Repeat exactly, and only, the lines below starting at the line that contains "Annotation task. Read" and ending at the line that contains "Build a gazetteer", inclusive of both.

--- DATA SUPPLIED ---

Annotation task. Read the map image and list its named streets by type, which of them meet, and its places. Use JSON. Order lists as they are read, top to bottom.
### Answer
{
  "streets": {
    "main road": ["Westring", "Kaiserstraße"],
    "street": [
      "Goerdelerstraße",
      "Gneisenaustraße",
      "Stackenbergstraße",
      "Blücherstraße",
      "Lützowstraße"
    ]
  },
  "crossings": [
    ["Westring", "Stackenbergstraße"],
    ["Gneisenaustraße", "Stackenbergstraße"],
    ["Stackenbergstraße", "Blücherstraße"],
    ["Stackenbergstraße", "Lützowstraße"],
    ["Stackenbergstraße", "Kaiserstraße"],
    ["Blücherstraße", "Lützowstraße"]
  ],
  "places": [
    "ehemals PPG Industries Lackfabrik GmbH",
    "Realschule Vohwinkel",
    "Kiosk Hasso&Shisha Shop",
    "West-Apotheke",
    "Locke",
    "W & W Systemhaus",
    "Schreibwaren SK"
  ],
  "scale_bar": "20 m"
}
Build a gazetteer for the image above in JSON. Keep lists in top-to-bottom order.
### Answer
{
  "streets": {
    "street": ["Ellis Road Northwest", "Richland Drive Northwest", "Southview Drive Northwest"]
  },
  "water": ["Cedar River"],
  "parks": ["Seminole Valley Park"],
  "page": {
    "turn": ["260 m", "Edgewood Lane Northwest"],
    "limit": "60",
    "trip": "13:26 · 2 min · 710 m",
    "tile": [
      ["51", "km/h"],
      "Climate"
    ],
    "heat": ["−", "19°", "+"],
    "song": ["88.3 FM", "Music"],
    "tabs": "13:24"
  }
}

---
--- DATA SUPPLIED ---

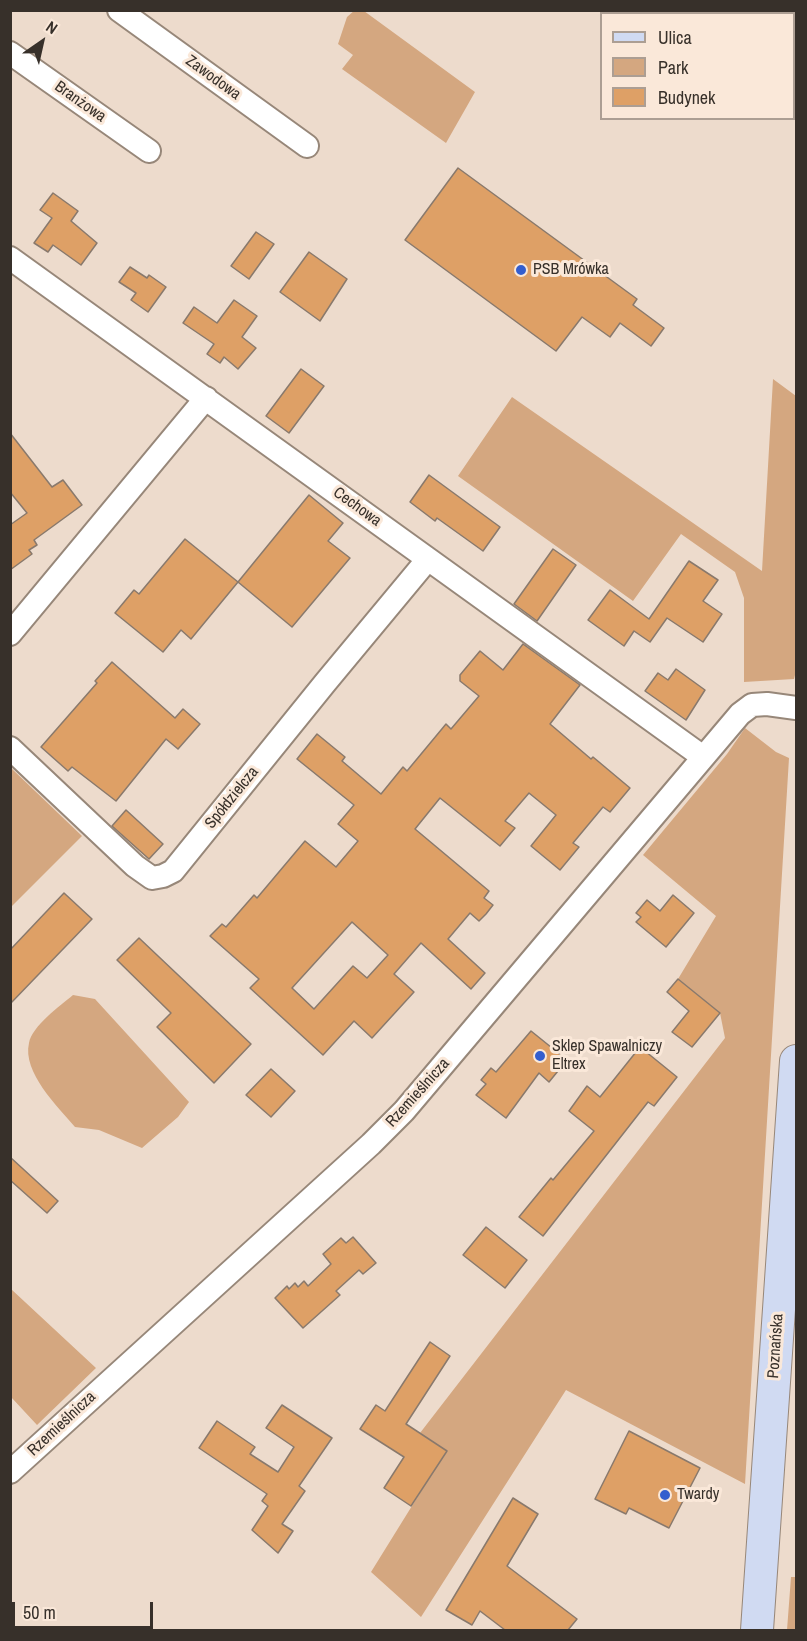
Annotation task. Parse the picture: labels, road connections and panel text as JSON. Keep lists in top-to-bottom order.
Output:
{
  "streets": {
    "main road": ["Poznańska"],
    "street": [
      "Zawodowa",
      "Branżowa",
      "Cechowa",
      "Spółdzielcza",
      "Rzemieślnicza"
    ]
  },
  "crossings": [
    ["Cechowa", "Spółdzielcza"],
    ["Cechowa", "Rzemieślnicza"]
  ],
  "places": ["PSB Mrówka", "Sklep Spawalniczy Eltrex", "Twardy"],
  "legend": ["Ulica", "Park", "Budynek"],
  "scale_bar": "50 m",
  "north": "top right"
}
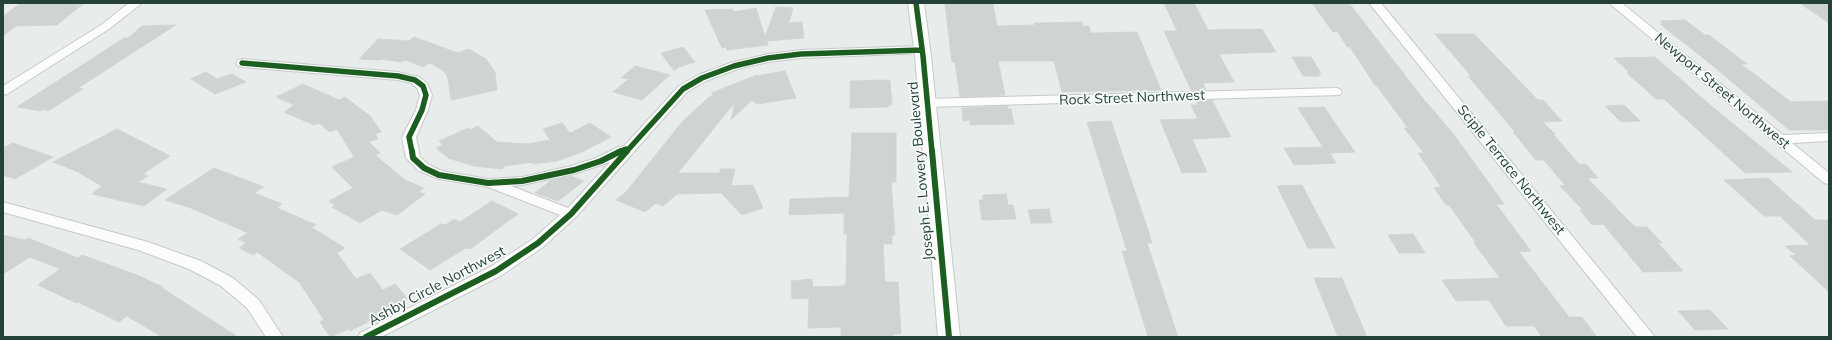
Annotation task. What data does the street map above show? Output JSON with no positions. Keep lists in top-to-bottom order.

---
--- DATA SUPPLIED ---

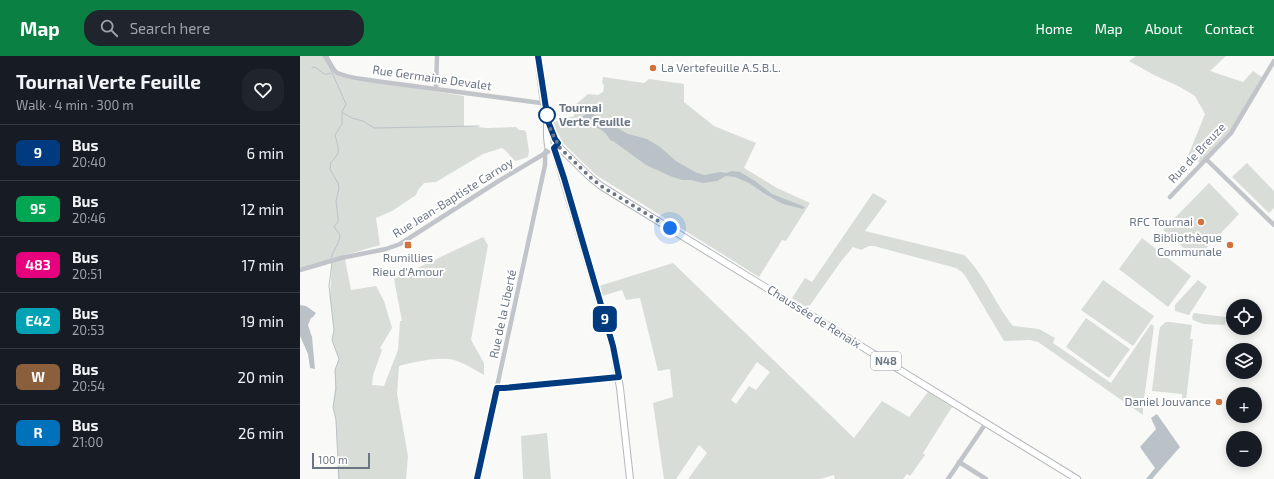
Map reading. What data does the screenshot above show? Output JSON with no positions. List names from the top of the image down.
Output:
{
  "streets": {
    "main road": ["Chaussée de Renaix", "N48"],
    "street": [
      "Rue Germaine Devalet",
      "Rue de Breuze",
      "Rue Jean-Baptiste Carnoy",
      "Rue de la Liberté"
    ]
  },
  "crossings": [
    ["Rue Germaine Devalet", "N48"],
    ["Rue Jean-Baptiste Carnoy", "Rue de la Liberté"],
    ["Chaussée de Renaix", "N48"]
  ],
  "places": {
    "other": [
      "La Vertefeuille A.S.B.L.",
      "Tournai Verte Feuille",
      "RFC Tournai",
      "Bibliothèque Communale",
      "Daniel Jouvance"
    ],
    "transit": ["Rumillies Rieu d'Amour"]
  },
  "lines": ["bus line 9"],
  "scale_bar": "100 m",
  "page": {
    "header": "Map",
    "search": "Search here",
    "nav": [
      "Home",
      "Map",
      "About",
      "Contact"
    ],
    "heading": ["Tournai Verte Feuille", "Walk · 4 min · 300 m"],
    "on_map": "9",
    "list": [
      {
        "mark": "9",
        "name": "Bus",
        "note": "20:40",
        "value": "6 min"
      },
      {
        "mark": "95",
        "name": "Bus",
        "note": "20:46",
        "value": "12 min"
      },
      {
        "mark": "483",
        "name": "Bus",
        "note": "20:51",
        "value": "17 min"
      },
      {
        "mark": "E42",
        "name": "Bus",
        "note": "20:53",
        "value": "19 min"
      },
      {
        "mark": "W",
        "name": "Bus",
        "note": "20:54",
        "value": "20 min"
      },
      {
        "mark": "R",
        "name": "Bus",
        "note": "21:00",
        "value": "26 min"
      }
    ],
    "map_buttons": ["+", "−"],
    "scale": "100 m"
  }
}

---

## ANSWER FOR THIS EXERCISE
Annotation task. Read the map image and list its named streets by type, which of them meet, and its places. Use JSON. Order lists as they are read, top to bottom.
### Answer
{
  "streets": {
    "main road": ["Westring", "Kaiserstraße"],
    "street": [
      "Goerdelerstraße",
      "Gneisenaustraße",
      "Stackenbergstraße",
      "Blücherstraße",
      "Lützowstraße"
    ]
  },
  "crossings": [
    ["Westring", "Stackenbergstraße"],
    ["Gneisenaustraße", "Stackenbergstraße"],
    ["Stackenbergstraße", "Blücherstraße"],
    ["Stackenbergstraße", "Lützowstraße"],
    ["Stackenbergstraße", "Kaiserstraße"],
    ["Blücherstraße", "Lützowstraße"]
  ],
  "places": [
    "ehemals PPG Industries Lackfabrik GmbH",
    "Realschule Vohwinkel",
    "Kiosk Hasso&Shisha Shop",
    "West-Apotheke",
    "Locke",
    "W & W Systemhaus",
    "Schreibwaren SK"
  ],
  "scale_bar": "20 m"
}
Build a gazetteer for the image above in JSON. Keep lists in top-to-bottom order.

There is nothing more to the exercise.